Reagan’s lyrics don’t offer a quick fix. They don’t promise that if you sing this, your bank account will stabilize or your anxiety will vanish by morning. It’s just a prayer for the Spirit to rest on us, which is a polite way of saying we need help carrying the weight of being human.
Still, I wonder: is "rest upon us" enough when the floor is falling out? Sometimes I think we use these songs to fill the silence so we don’t have to hear ourselves scream at the ceiling. We ask Him to "be with us today," which is fine, but it’s a low bar. Does He show up in the mess, or does He just sit comfortably in the rafters while we sweat it out?

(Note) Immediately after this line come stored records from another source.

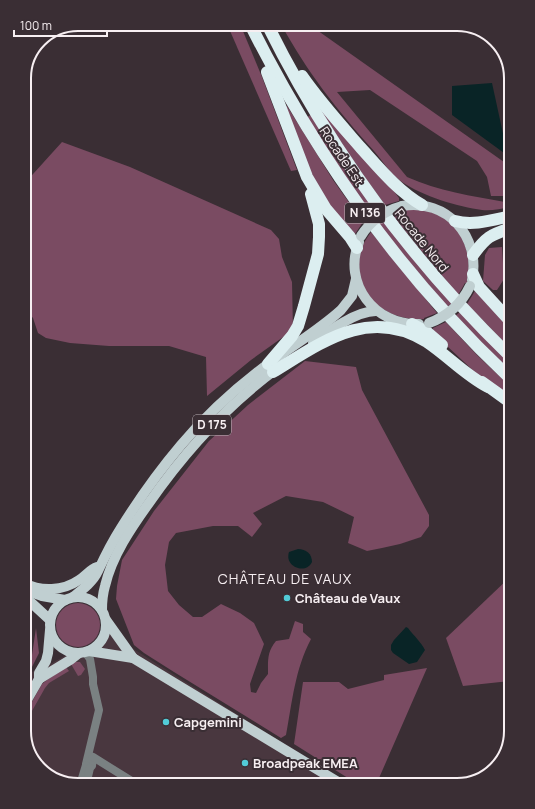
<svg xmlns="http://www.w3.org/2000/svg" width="535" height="809" font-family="Manrope,sans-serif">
<rect width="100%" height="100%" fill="#3a2e34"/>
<!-- built -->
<path fill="#49373f" d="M 105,631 L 276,739 L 350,785 L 75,785 L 51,778 L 31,758 L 24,731 L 24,674 L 42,669 L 73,651 L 88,651 L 96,646 Z"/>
<!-- green -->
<g fill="#7a4b62">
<path d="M 227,24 L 240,24 L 262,77 L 297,170 L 291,171 Z"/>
<path d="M 281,24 L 310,24 L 314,28 L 511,167 L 511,196 L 491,196 L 487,177 L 477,161 L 370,90 L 337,92 L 407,177 C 438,191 472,196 505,202 L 509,204 L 509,207 C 501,209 491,211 482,210 C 459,207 422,196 402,182 C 392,176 382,160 374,151 C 337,110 307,72 281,24 Z"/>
<path d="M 315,102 L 390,186 L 399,198 L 399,201 L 385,205 L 349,155 Z"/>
<path d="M 287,106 L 333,180 L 363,222 L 355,234 L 340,220 L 313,182 L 284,107 Z"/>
<path d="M 312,114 L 376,211 L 371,215 L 306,118 Z"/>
<path d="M 62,142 L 130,167 L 271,230 L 279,239 L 282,257 L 292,282 L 293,330 L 251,360 L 207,396 L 206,357 L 169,346 L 109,346 L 70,343 L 46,338 L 38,333 L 33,318 L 24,308 L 24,184 Z"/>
<path d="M 408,209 C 415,210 421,209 427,211 C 460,219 474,252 467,283 L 465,283 L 458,295 L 392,215 L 393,213 Z"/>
<path d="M 383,220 L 452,303 L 447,307 L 378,224 Z"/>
<path d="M 371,232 L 437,313 L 424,318 L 424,319 C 385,322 353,294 360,253 C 361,246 367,238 371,232 Z"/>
<path d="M 502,247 L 504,279 L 497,290 L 493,290 L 483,281 L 485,255 L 489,248 Z"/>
<path d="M 475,291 L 511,329 L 511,349 L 467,304 Z"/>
<path d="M 460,312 L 511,363 L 511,373 L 455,316 Z"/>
<path d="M 446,322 L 477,355 L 511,387 L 511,400 L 478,375 L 432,332 L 433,328 Z"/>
<path d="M 305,361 L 356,367 L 362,390 L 429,515 L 429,526 L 421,537 L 400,544 L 382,548 L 367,551 L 348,543 L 354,517 L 323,502 L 286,496 L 253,513 L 262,524 L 252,537 L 238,526 L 213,526 L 176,533 L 169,542 L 165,565 L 168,591 L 179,605 L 193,617 L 202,617 L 221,604 L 240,613 L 254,623 L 264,644 L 250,684 L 251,692 L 256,693 L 261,683 L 268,674 C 268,660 267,652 276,641 L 289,639 L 295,621 L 303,624 L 303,632 L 311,639 C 295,669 292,703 286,735 L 281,738 L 174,672 L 144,653 L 134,645 L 116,599 L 117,586 L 122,560 L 154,511 L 209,441 L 248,405 Z"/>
<path d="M 511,576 L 511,681 L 463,686 L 446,638 Z"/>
<circle cx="78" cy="625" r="22"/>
<path d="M 36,628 L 39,653 L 24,683 L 24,670 L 32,655 Z"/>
<path d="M 75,662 L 80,662 L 85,669 L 81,675 L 78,676 L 71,664 Z"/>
<path d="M 66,667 L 69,671 L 49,683 L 45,688 L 24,725 L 24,716 L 42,684 L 47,680 Z"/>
<path d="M 427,668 L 376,785 L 359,785 L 294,744 L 303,682 L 339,682 L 348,689 L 384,680 L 384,675 Z"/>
</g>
<!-- water -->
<g fill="#092426">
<path d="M 492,83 L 507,152 L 504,153 L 452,115 L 452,86 Z"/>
<path d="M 298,549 C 306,549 312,554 312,562 C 306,575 284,567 289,552 Z"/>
<path d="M 406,627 L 408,628 C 414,636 421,642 425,650 L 417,662 L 409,664 L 393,653 L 391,650 L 391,645 L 394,640 Z"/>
</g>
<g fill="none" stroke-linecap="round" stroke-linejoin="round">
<!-- minor -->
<g stroke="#7a8182" stroke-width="8">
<path d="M 85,652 L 90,659 L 93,677 L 93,684 L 99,710 L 86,764 L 86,766 L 89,768 L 92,766 L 93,758 L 91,756 L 89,756"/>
<path d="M 93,757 L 138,785"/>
<path d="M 80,785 L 86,765"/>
<path d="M 86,785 L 90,768"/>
</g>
<!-- major -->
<g stroke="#c0cfd1" stroke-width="10">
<path d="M 402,206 C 447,198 481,237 472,280"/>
<path d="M 359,242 C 342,283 375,326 419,324"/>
<path d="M 313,343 C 329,331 356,311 376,311"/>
<path d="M 24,583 C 41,592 63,591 79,580 C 86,576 90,569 97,567"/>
<path d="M 28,591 L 42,596 L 65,600"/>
<path d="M 24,596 L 50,620"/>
<path d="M 73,597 C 82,590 93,582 98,571 C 105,556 112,542 121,528 C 139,499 159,471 181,445 C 207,414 236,388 268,364 C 292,346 319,330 341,310 L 352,296 L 356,279"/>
<circle cx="78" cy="625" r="28"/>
<path d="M 102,610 C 102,602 103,593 105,586 C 112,556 131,528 149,503 C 185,451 227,405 279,367"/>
<path d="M 106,620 L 133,658"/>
<path d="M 89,651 L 133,658 L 343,785"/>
<path d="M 39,679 L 70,660 L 79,653"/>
<path d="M 24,705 L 39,679 L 39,673 L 46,661 L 48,653 L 50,630"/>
</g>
<!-- highway -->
<g stroke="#dceef0" stroke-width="12">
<path d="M 250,24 C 316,156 403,278 511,379"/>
<path d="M 267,24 C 329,149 411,260 511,357"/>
<path d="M 267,72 L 307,177 L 326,209 L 350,237 L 357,248"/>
<path d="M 302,76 C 320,102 341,125 361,148 C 380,169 398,191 422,205"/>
<path d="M 455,221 C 473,226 492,220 511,216"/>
<path d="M 473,255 C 486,237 490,235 511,228"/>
<path d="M 473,274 L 479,287 L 511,322"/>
<path d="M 412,324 L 428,333 L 442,345"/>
<path d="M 268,364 L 292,336 L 298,326 L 304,306 L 318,254 L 319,237 L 319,224 L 311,194"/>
<path d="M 273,372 C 322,342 369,306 427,342 C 448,356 465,375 488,387"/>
<path d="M 482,382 L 511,403"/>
</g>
<!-- major-bridge -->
<g stroke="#c0cfd1" stroke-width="10">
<path d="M 361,236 C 371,220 384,211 402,206"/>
<path d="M 429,323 C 448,316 461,305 470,286"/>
</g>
</g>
<!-- markers -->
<g fill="#52cbd7" stroke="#3a2e34" stroke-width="1.5">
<circle cx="287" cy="598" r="4"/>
<circle cx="166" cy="722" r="4"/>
<circle cx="245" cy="763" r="4"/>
</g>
<g text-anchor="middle" stroke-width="4" stroke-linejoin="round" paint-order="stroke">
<!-- shield labels -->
<g fill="#3a2e34" stroke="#beb5b9" stroke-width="1">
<rect x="345" y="203" width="40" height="20" rx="3"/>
<rect x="193" y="415" width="38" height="20" rx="3"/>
</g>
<g font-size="12" font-weight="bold" fill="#f7eff2">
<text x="365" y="217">N 136</text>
<text x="212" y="429">D 175</text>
</g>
<!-- street labels -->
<g font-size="13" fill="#f7eff2" stroke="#3a2e34">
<text transform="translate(342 156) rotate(56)" y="5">Rocade Est</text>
<text transform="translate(422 240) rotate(51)" y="5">Rocade Nord</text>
</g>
<!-- poi labels -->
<g font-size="13" font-weight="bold" fill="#f7eff2" stroke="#3a2e34" text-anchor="start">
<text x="295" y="603">Château de Vaux</text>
<text x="174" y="727">Capgemini</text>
<text x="253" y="768">Broadpeak EMEA</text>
</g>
<!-- neighbourhood labels -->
<g font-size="14" letter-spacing="1" fill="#f7eff2" stroke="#3a2e34">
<text x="285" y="584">CHÂTEAU DE VAUX</text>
</g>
</g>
<!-- crop -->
<path d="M0 0H535V809H0ZM78 31H457A47 47 0 0 1 504 78V731A47 47 0 0 1 457 778H78A47 47 0 0 1 31 731V78A47 47 0 0 1 78 31Z" fill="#3a2e34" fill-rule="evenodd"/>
<path fill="none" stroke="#f7eff2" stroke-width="2" d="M78 31H457A47 47 0 0 1 504 78V731A47 47 0 0 1 457 778H78A47 47 0 0 1 31 731V78A47 47 0 0 1 78 31Z"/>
<!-- scale -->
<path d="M14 30v6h93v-6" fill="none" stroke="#f7eff2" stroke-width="2"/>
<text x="20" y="30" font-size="12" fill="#f7eff2" stroke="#3a2e34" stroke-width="3" paint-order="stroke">100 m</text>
</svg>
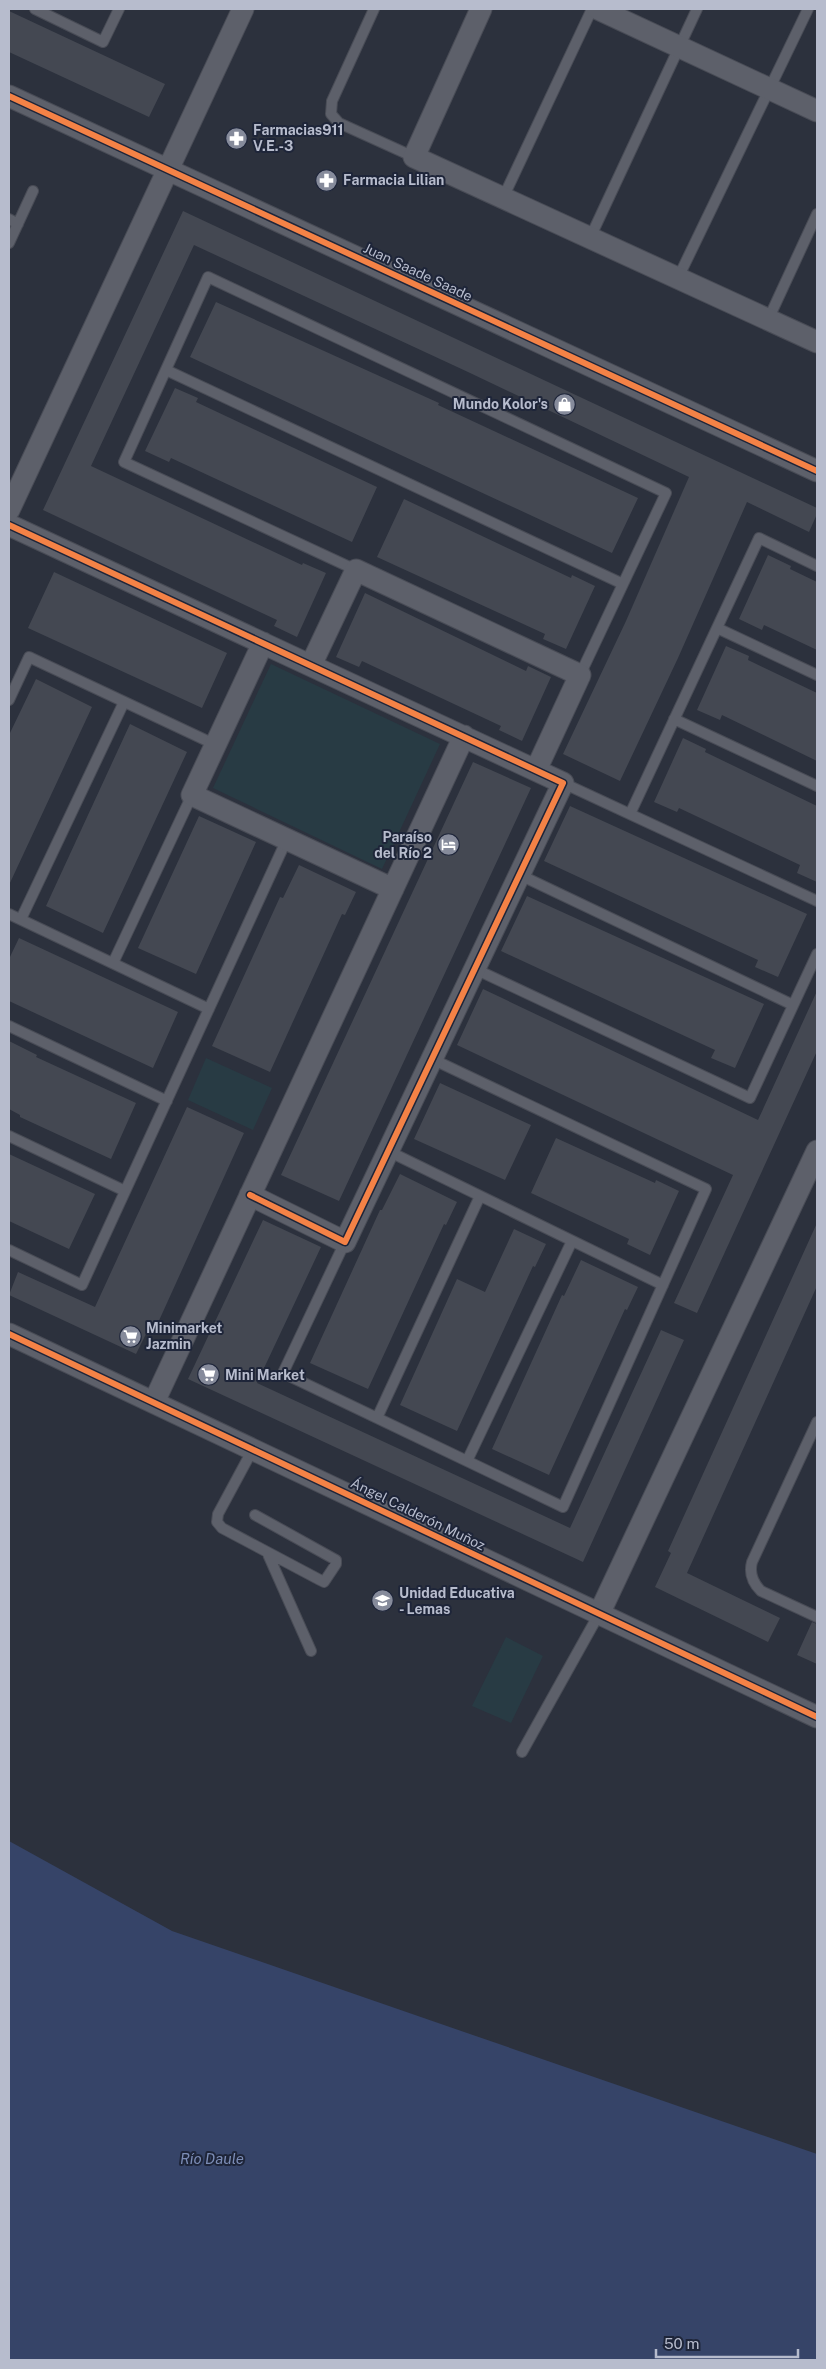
<svg xmlns="http://www.w3.org/2000/svg" width="826" height="2369" font-family="'Public Sans',sans-serif">
	<rect width="100%" height="100%" fill="#2c313d"/>
	<!-- green -->
	<path fill="#283b44" d="M 271,664 L 440,744 L 382,869 L 213,788 Z
		M 206,1058 L 272,1088 L 253,1130 L 188,1100 Z
		M 506,1637 L 543,1656 L 511,1723 L 472,1706 Z"/>
	<!-- water -->
	<path fill="#364468" d="M 9,1841 L 172,1931 L 817,2154 L 817,2360 L 9,2360 Z"/>
	<!-- building -->
	<path fill="#444852" d="M 9,11 L 165,84 L 149,117 L 9,52 Z
		M 183,211 L 817,508 L 817,514 L 809,532 L 747,502 L 678,658 L 620,781 L 563,754 L 626,621 L 689,477 L 468,372 L 194,245 L 91,466 L 302,565 L 303,563 L 326,573 L 297,637 L 274,626 L 277,620 L 43,510 Z
		M 216,302 L 439,403 L 438,405 L 638,498 L 612,553 L 190,357 Z
		M 175,388 L 198,398 L 196,402 L 377,487 L 352,542 L 171,458 L 169,462 L 145,451 Z
		M 404,499 L 571,578 L 572,575 L 595,586 L 566,649 L 543,639 L 545,634 L 377,557 Z
		M 768,555 L 791,566 L 790,569 L 817,582 L 817,650 L 764,625 L 762,630 L 739,619 Z
		M 54,572 L 227,653 L 202,708 L 28,628 Z
		M 365,593 L 526,671 L 528,666 L 551,677 L 522,741 L 499,730 L 501,726 L 362,661 L 359,667 L 336,657 Z
		M 726,646 L 749,656 L 748,660 L 817,693 L 817,761 L 722,715 L 720,720 L 697,710 Z
		M 36,679 L 92,707 L 9,885 L 9,735 Z
		M 130,724 L 187,752 L 103,933 L 46,906 Z
		M 683,738 L 706,749 L 705,752 L 817,806 L 817,882 L 797,873 L 800,865 L 679,808 L 677,812 L 654,802 Z
		M 473,762 L 531,788 L 339,1201 L 281,1175 Z
		M 570,806 L 807,914 L 778,977 L 755,967 L 758,960 L 544,861 Z
		M 199,816 L 256,842 L 196,974 L 138,948 Z
		M 299,865 L 356,892 L 345,915 L 342,914 L 270,1072 L 212,1046 L 280,897 L 283,898 Z
		M 527,896 L 764,1004 L 735,1068 L 711,1058 L 715,1050 L 501,951 Z
		M 19,938 L 178,1012 L 153,1068 L 9,1001 L 9,959 Z
		M 483,989 L 758,1120 L 817,991 L 817,1051 L 697,1313 L 674,1303 L 733,1175 L 457,1045 Z
		M 9,1041 L 37,1055 L 36,1057 L 136,1103 L 111,1159 L 20,1117 L 20,1115 L 9,1109 Z
		M 440,1083 L 531,1125 L 505,1180 L 414,1139 Z
		M 187,1107 L 244,1133 L 157,1325 L 152,1322 L 136,1354 L 9,1295 L 18,1272 L 95,1307 Z
		M 556,1138 L 655,1183 L 656,1180 L 679,1191 L 650,1255 L 627,1244 L 629,1239 L 531,1193 Z
		M 9,1154 L 95,1194 L 69,1249 L 9,1221 Z
		M 400,1174 L 457,1202 L 446,1225 L 444,1224 L 368,1389 L 310,1363 L 380,1210 L 382,1210 Z
		M 263,1220 L 321,1247 L 257,1383 L 570,1528 L 661,1330 L 684,1340 L 583,1562 L 188,1379 Z
		M 817,1223 L 817,1286 L 687,1573 L 780,1618 L 768,1642 L 655,1587 L 671,1553 L 668,1551 Z
		M 514,1229 L 546,1244 L 535,1267 L 533,1266 L 457,1431 L 400,1405 L 457,1279 L 485,1292 Z
		M 581,1260 L 638,1287 L 627,1310 L 625,1309 L 549,1475 L 492,1449 L 562,1295 L 564,1296 Z
		M 812,1622 L 817,1624 L 817,1664 L 797,1655 Z"/>
	<g fill="none" stroke-linecap="round" stroke-linejoin="round">
		<defs>
			<path id="service" d="M 35,9 L 103,42 L 119,9
				M 374,9 L 332,101 L 331,114 L 339,123 L 414,157
				M 503,198 L 592,9
				M 9,219 L 18,224
				M 590,238 L 697,9
				M 9,243 L 33,191
				M 678,278 L 808,9
				M 768,320 L 817,214
				M 166,370 L 623,584
				M 356,570 L 124,462 L 208,277 L 666,493 L 580,675
				M 717,628 L 817,675
				M 9,700 L 29,657 L 216,745
				M 674,719 L 817,786
				M 563,783 L 817,901
				M 630,814 L 759,538 L 817,566
				M 520,875 L 793,1005
				M 9,914 L 209,1009
				M 21,919 L 124,702
				M 113,963 L 192,795
				M 475,969 L 750,1098 L 817,954
				M 9,1026 L 167,1101
				M 9,1136 L 125,1191
				M 388,1151 L 663,1285
				M 345,1242 L 283,1373 L 563,1507 L 706,1189 L 432,1059
				M 9,1250 L 82,1285 L 287,839
				M 377,1418 L 480,1196
				M 817,1422 L 752,1562 C 749,1573 752,1582 761,1591 L 817,1617
				M 253,1449 L 218,1514 L 217,1522 L 222,1528 L 320,1580 L 324,1582 L 336,1564 L 336,1560 L 255,1515
				M 467,1461 L 572,1241
				M 267,1552 L 311,1651
				M 522,1752 L 599,1614"/>
			<path id="minor" d="M 481,9 L 414,157 L 817,342
				M 598,9 L 817,111
				M 9,96 L 817,471
				M 9,510 L 243,9
				M 9,525 L 563,783 L 345,1242 L 250,1195
				M 263,643 L 192,795 L 393,889
				M 311,665 L 356,570 L 580,675 L 536,770
				M 9,1334 L 817,1717
				M 154,1402 L 464,736
				M 599,1614 L 817,1151"/>
		</defs>
		<!-- service casing -->
		<use href="#service" stroke="#494c56" stroke-width="12"/>
		<!-- minor casing -->
		<use href="#minor" stroke="#494c56" stroke-width="23"/>
		<!-- service -->
		<use href="#service" stroke="#5d606a" stroke-width="10"/>
		<!-- minor -->
		<use href="#minor" stroke="#5d606a" stroke-width="21"/>
		<defs>
			<path id="cycleway" d="M 9,96 L 817,471
				M 9,525 L 563,783 L 345,1242 L 250,1195
				M 9,1334 L 817,1717"/>
		</defs>
		<!-- cycleway casing -->
		<use href="#cycleway" stroke="#1e2539" stroke-width="9"/>
		<!-- cycleway -->
		<use href="#cycleway" stroke="#f48246" stroke-width="6"/>
	</g>
	<!-- icons -->
	<defs>
		<symbol id="pharmacy-disc" viewBox="-11 -11 22 22"><circle r="9.5" fill="#868b9b" stroke="#1e2539"/><path d="M-2-6h4v4h4v4h-4v4h-4v-4h-4v-4h4Z" fill="#fff"/></symbol>
		<symbol id="shop-disc" viewBox="-11 -11 22 22"><circle r="9.5" fill="#868b9b" stroke="#1e2539"/><path d="M-5-2.5h2.3a2.7 3.5 0 0 1 5.4 0H5L5.5 6h-11ZM-1.5-2.5h3a1.5 2.3 0 0 0-3 0Z" fill="#fff"/></symbol>
		<symbol id="hotel-disc" viewBox="-11 -11 22 22"><circle r="9.5" fill="#868b9b" stroke="#1e2539"/><path d="M-6-4.5h1.5V1H6V5H4.5V3h-9V5H-6ZM-4 0a1.8 1.8 0 1 1 3.6 0ZM.5 0V-2.5h3Q6-2.5 6 0Z" fill="#fff"/></symbol>
		<symbol id="supermarket-disc" viewBox="-11 -11 22 22"><circle r="9.5" fill="#868b9b" stroke="#1e2539"/><path d="M-6-5.5h2.5l.6 2H6L4.5 2H-2.5L-4.4-4H-6ZM-1.5 3.2a1.3 1.3 0 1 0 .1 0ZM3 3.2a1.3 1.3 0 1 0 .1 0Z" fill="#fff"/></symbol>
		<symbol id="school-disc" viewBox="-11 -11 22 22"><circle r="9.5" fill="#868b9b" stroke="#1e2539"/><path d="M0-5L7-2L0 1L-7-2ZM-4 1L0 2.5L4 1V4Q0 6-4 4Z" fill="#fff"/></symbol>
	</defs>
	<g fill-rule="evenodd">
		<use href="#pharmacy-disc" x="224" y="126" width="25" height="25"/>
		<use href="#pharmacy-disc" x="314" y="168" width="25" height="25"/>
		<use href="#shop-disc" x="552" y="392" width="25" height="25"/>
		<use href="#hotel-disc" x="436" y="832" width="25" height="25"/>
		<use href="#supermarket-disc" x="118" y="1324" width="25" height="25"/>
		<use href="#supermarket-disc" x="196" y="1362" width="25" height="25"/>
		<use href="#school-disc" x="370" y="1588" width="25" height="25"/>
	</g>
	<g text-anchor="middle" dominant-baseline="central" stroke-width="4" stroke-linejoin="round" paint-order="stroke">
		<!-- poi labels -->
		<g font-size="14" font-weight="bold" fill="#b7bccd" stroke="#1e2539" text-anchor="start">
			<text x="253" y="130">Farmacias911<tspan x="253" dy="16">V.E.-3</tspan></text>
			<text x="343" y="180">Farmacia Lilian</text>
			<text x="548" y="404" text-anchor="end">Mundo Kolor's</text>
			<text x="432" y="837" text-anchor="end">Paraíso<tspan x="432" dy="16">del Río 2</tspan></text>
			<text x="146" y="1328">Minimarket<tspan x="146" dy="16">Jazmin</tspan></text>
			<text x="225" y="1375">Mini Market</text>
			<text x="399" y="1593">Unidad Educativa<tspan x="399" dy="16">- Lemas</tspan></text>
		</g>
		<!-- street labels -->
		<g font-size="14" fill="#b7bccd" stroke="#1e2539">
			<text transform="translate(418 272) rotate(25)">Juan Saade Saade</text>
			<text transform="translate(418 1514) rotate(26)">Ángel Calderón Muñoz</text>
		</g>
		<!-- water labels -->
		<g font-size="15" font-style="italic" fill="#7c8db6" stroke="#1e2539">
			<text x="212" y="2158">Río Daule</text>
		</g>
	</g>
	<!-- border -->
	<rect width="826" height="2369" fill="none" stroke="#b7bccd" stroke-width="20"/>
	<!-- scale -->
	<path d="M656 2349v8h142v-8" fill="none" stroke="#b7bccd" stroke-width="2.5"/>
	<text x="664" y="2349" font-size="15" fill="#b7bccd" stroke="#1e2539" stroke-width="4" paint-order="stroke">50 m</text>
</svg>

I don't have the answer. I’m just listening to the repetition. It’s a rhythmic, slow-burning hope, even if it feels a bit like whistling in the dark. It’s honest enough to acknowledge the crying, but I’m still waiting for the part where we talk about what happens when the song ends and the silence returns. Maybe that’s the point. Maybe the waiting is where the work actually happens. Or maybe it’s just a song. I’m not sure yet.